Results: Regressions revealed that helpful support person behaviors predicted prostate cancer patients’ disclosure efficacy such that more helpful behaviors were associated with more efficacy (β=0.31; p<0.01) when controlling for unhelpful behaviors. Similarly, unhelpful support person behaviors predicted patients’ disclosure efficacy such that more unhelpful behaviors were associated with less efficacy (β=-0.19; p=0.04), controlling for helpful behaviors. Patients’ disclosure efficacy predicted more sharing of health information (β=0.49; p<0.01) and less withholding of information (β=-0.77; p<0.01) from their oncologist.

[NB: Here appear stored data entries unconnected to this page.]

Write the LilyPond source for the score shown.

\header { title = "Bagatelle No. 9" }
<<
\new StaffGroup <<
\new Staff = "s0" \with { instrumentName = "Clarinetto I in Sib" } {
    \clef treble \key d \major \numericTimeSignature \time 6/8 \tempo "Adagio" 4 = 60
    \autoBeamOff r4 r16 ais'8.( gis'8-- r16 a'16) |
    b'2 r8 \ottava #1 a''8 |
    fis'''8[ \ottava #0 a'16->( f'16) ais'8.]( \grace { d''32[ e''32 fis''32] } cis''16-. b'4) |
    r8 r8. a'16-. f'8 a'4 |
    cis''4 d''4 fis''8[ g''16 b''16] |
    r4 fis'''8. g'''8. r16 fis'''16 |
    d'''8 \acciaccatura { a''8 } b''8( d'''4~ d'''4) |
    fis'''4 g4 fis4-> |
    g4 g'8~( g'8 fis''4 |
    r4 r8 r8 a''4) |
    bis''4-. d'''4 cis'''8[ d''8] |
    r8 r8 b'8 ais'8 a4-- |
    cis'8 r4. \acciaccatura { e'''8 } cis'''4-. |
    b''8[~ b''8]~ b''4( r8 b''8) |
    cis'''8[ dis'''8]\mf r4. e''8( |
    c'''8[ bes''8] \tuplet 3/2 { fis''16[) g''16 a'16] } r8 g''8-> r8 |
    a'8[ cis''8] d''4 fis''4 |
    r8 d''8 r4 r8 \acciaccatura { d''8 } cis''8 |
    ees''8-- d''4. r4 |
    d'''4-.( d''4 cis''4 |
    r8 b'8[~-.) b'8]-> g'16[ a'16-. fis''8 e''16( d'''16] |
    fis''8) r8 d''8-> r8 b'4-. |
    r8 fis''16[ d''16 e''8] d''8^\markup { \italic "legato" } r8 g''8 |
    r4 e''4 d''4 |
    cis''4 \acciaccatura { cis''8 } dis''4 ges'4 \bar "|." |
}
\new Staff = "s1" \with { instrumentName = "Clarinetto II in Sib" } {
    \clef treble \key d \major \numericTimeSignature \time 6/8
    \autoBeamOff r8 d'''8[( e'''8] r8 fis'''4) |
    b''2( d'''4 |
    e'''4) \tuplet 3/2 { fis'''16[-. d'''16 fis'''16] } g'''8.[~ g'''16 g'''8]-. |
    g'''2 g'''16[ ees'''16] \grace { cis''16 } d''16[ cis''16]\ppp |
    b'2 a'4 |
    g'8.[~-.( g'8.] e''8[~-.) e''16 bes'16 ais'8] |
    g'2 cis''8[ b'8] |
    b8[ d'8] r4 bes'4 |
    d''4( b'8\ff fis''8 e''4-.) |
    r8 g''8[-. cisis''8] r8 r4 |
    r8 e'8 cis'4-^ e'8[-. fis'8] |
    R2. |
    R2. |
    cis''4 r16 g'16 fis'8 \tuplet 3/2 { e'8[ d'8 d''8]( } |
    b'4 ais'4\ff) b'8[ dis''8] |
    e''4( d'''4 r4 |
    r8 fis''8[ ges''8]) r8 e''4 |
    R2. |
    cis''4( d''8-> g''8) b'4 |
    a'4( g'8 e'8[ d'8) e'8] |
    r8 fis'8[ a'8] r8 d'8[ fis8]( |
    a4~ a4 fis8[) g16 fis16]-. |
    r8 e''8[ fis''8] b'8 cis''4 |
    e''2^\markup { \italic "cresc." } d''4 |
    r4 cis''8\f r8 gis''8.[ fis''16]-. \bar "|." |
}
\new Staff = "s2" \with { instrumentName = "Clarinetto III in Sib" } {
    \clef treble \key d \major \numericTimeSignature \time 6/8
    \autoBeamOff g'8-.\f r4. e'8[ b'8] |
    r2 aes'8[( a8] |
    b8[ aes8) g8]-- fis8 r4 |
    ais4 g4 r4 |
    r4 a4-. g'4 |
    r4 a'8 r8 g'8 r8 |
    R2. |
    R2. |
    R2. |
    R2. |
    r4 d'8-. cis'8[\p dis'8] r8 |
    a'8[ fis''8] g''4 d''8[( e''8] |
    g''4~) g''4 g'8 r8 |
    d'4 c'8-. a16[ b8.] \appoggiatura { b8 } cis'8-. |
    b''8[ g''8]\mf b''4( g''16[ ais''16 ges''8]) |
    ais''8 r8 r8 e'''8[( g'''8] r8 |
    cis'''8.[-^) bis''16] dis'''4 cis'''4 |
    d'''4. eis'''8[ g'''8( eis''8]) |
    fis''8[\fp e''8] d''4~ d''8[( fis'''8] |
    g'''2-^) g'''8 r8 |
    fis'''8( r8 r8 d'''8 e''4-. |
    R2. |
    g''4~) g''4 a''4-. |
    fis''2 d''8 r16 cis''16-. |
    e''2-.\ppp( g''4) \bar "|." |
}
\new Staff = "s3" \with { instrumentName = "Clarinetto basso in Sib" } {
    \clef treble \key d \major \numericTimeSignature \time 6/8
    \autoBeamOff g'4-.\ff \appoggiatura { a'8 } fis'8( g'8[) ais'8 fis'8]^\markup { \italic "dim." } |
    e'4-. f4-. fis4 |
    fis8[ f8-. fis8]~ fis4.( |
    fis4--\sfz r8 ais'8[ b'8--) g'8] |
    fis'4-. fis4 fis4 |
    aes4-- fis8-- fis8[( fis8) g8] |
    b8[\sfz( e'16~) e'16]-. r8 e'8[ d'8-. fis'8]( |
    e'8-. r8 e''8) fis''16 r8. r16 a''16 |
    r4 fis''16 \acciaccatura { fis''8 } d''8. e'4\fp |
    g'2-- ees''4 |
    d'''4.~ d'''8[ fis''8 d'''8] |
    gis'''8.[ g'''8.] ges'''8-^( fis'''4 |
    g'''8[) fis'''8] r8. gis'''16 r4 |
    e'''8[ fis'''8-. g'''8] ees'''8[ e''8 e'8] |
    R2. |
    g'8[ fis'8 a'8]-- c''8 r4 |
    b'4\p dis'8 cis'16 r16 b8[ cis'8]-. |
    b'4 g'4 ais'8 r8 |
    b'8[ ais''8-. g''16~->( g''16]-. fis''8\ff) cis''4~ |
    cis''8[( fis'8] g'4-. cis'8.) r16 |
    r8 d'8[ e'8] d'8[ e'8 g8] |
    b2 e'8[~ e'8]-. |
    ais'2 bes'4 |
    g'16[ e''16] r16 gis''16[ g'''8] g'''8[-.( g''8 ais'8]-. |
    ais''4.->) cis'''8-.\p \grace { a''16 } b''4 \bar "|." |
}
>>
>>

Analyses also revealed that helpful support person behaviors predicted patients’ sharing of health information with their oncologist when controlling for disclosure and unhelpful support person behaviors (β=0.34; p=0.04). However, disclosure efficacy (β=0.35; p=0.07) and unhelpful behaviors (β=0.02; p=0.07) did not predict sharing of health information when controlling for helpful behaviors. Contrasting the predictors of sharing with the oncologist, withholding of health information was predicted by disclosure efficacy (β=-0.51; p<0.01) and unhelpful behaviors (β=0.45; p<0.01) when controlling for helpful behaviors. Withholding of health information was not predicted by helpful support person behaviors when controlling for disclosure efficacy and unhelpful behaviors (β=-0.18; p=0.19).
Discussion: Overall, helpful support person behaviors positively affected patients’ disclosure efficacy and subsequent disclosure decisions. Moreover, the negative effects of unhelpful behaviors did not affect efficacy or disclosure when controlling for helpful behaviors. Results from this study reinforce previous research on the effect of bolstering (or hindering) cancer patients’ disclosure efficacy on subsequent decisions regarding what is shared and withheld from cancer providers. These results are promising for developing interventions for both patients and support people in the cancer context.